#### [WHAT YOU HAVE TO DO]
Reproduce word for word the part of the items that opens with the line containing "Class of 2025 Submitted" and closes with the line containing "Rank the categories by value", including both of those lines.

#### [PROVIDED DATA]
::::::::
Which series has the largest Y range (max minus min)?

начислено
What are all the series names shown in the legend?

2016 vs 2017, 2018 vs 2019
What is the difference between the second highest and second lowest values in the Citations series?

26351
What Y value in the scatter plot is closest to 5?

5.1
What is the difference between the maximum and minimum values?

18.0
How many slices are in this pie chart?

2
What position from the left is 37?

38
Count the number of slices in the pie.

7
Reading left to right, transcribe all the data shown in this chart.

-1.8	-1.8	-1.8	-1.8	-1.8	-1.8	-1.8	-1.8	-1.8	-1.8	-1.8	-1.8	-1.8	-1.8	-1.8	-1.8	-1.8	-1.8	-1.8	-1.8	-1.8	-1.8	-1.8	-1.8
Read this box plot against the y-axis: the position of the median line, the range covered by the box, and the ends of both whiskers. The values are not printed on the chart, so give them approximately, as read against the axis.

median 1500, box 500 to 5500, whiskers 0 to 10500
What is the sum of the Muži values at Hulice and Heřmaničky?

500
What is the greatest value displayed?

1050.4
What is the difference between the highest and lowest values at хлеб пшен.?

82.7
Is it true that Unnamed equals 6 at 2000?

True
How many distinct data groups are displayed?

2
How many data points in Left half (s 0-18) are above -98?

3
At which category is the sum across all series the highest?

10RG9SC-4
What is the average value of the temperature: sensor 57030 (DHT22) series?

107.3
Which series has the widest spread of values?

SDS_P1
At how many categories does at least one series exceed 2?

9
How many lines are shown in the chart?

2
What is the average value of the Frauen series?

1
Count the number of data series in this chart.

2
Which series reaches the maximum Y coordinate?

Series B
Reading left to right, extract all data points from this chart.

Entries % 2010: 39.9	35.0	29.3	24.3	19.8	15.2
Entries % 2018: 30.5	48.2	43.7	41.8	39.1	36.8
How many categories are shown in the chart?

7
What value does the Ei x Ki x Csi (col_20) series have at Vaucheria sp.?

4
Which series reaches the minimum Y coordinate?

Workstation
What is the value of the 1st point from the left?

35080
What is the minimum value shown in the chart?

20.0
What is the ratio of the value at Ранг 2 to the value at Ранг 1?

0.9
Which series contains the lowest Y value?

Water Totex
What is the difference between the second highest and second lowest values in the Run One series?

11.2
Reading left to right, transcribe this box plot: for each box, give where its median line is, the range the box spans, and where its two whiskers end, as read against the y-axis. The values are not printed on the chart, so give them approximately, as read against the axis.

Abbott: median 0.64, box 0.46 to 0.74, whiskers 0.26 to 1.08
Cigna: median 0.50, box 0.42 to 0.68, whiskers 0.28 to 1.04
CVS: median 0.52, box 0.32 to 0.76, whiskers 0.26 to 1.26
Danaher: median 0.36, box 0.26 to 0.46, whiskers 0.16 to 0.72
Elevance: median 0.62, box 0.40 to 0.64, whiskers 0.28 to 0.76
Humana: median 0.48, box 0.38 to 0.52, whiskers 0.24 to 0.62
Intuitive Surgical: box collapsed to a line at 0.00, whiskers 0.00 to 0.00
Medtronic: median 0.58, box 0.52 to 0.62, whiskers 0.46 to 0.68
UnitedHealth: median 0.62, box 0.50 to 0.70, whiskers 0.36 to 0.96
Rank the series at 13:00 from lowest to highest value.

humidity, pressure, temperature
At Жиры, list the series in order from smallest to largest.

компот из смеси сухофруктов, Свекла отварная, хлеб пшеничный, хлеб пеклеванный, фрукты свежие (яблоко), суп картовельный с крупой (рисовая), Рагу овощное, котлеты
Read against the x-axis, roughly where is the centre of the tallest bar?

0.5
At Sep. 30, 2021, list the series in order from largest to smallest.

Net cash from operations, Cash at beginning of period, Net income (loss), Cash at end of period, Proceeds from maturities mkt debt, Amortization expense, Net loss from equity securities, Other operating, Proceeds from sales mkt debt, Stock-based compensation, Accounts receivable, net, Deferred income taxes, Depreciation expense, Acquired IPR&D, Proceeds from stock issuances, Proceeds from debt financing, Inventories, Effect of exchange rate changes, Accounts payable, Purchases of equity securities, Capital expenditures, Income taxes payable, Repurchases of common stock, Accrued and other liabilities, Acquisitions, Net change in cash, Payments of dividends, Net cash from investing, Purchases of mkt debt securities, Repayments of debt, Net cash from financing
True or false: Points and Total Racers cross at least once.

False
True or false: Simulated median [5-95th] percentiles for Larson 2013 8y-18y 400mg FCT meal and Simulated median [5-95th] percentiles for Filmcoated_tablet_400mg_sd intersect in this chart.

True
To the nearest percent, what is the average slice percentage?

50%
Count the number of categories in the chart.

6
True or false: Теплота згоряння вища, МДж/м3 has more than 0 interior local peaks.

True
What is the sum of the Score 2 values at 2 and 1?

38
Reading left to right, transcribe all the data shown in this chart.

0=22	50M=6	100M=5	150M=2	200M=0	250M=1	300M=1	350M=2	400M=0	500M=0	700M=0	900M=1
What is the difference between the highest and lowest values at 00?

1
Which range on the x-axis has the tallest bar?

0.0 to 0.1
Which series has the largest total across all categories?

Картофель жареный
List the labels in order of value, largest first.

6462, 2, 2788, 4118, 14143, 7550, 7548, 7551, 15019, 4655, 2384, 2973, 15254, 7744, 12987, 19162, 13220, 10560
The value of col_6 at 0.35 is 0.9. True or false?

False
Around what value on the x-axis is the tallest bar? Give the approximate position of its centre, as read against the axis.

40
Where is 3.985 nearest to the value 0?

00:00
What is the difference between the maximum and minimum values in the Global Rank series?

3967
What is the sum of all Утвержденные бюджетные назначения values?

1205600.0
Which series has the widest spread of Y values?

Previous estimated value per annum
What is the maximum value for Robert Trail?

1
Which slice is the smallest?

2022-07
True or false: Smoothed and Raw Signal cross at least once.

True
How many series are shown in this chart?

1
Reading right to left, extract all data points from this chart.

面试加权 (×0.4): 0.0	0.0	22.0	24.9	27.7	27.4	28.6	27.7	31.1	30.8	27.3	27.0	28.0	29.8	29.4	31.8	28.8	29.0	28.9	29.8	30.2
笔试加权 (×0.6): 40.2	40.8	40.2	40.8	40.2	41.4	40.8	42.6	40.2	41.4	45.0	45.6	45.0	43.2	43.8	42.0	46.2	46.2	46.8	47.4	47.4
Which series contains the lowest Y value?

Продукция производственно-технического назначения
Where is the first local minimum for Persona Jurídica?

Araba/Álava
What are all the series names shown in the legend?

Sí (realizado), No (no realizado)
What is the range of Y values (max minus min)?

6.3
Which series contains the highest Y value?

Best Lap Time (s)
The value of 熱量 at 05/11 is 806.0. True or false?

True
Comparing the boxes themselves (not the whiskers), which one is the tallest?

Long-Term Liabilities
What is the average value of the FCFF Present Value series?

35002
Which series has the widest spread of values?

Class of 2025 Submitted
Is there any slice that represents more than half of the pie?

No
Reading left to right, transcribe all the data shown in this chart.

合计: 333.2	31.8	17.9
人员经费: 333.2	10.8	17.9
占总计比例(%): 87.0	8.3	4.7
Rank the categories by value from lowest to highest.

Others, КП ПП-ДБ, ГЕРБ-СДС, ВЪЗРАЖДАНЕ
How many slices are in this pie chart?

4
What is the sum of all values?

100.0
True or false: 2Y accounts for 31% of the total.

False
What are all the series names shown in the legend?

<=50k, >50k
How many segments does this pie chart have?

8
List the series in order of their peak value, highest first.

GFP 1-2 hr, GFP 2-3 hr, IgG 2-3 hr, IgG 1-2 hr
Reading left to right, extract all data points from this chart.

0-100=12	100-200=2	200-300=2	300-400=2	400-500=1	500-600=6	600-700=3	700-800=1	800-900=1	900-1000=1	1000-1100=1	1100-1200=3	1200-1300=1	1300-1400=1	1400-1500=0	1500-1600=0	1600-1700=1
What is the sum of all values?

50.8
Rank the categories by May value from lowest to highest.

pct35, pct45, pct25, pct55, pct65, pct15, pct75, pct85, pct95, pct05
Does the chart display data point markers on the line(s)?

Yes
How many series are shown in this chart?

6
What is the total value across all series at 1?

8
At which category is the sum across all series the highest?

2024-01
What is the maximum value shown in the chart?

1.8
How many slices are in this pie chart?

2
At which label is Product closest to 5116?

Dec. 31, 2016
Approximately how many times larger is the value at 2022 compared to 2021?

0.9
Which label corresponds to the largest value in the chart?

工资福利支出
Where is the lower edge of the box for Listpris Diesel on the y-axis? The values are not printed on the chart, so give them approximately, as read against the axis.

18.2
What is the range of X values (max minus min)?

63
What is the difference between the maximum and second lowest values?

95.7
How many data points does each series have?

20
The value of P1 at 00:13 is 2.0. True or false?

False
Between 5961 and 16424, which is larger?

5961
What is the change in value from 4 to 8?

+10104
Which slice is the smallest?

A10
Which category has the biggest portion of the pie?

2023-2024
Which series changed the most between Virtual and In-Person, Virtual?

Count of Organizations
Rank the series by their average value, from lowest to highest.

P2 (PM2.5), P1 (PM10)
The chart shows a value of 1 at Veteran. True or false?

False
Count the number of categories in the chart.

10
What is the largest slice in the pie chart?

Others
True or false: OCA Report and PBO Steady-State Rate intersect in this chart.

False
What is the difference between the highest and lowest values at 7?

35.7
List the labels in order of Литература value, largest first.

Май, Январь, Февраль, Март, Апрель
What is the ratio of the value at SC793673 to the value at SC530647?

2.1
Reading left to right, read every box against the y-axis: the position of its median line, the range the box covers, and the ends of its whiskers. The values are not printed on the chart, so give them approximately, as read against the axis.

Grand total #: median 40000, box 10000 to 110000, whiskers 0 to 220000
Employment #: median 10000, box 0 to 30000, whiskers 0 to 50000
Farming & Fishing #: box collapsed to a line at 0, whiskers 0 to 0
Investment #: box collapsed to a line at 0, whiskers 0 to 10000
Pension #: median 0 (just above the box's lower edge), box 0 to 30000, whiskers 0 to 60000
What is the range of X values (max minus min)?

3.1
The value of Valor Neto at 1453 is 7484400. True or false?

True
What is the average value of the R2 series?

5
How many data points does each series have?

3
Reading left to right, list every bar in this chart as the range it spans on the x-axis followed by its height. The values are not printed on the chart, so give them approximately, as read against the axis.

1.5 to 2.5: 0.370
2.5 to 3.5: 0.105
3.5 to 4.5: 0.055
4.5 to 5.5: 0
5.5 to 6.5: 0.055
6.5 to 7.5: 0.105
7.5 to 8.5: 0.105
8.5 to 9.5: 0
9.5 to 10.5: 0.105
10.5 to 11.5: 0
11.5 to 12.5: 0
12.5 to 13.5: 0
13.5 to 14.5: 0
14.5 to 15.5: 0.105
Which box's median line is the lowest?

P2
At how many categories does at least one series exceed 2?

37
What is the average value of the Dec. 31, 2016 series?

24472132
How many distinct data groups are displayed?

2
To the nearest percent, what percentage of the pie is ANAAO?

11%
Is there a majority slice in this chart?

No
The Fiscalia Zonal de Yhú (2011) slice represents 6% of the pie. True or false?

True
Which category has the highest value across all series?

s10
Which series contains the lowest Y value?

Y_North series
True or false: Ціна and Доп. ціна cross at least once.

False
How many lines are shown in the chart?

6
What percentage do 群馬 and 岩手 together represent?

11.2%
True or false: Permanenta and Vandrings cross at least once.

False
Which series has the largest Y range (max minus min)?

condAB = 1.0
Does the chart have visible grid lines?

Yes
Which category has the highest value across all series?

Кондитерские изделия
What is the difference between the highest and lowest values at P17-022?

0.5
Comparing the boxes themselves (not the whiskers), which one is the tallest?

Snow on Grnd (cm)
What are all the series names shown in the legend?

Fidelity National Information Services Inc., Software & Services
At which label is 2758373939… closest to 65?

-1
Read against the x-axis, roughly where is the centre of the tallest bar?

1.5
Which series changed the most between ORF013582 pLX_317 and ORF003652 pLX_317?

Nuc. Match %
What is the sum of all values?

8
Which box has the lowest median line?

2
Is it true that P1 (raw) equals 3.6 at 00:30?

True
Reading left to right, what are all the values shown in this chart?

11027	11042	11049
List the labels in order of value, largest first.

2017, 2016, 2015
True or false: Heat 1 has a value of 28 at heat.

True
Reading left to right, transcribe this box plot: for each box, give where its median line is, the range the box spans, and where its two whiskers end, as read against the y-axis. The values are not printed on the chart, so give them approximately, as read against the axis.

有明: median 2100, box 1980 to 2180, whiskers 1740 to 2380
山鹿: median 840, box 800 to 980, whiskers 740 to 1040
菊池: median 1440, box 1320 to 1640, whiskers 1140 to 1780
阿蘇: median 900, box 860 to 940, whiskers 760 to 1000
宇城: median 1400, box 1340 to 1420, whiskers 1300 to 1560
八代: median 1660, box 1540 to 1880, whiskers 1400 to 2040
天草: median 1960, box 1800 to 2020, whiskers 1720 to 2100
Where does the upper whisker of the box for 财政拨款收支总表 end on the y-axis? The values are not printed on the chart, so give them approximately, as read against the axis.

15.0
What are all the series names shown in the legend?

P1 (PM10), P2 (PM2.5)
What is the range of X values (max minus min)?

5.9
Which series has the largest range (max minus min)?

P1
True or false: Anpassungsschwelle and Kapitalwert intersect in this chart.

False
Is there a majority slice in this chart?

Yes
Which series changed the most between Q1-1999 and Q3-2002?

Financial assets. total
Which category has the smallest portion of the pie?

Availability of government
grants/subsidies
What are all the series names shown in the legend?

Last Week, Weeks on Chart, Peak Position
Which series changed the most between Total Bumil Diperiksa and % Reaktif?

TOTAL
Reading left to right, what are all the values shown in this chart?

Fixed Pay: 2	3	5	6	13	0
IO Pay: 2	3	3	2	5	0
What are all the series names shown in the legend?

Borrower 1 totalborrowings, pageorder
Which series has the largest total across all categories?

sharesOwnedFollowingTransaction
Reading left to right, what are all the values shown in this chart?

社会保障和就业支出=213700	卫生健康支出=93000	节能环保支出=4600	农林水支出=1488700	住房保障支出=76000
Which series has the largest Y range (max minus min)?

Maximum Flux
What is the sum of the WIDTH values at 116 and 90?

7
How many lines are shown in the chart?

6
::::::::
#### [EXERCISE RESPONSE]
Class of 2025 Submitted
Is there any slice that represents more than half of the pie?

No
Reading left to right, transcribe all the data shown in this chart.

合计: 333.2	31.8	17.9
人员经费: 333.2	10.8	17.9
占总计比例(%): 87.0	8.3	4.7
Rank the categories by value from lowest to highest.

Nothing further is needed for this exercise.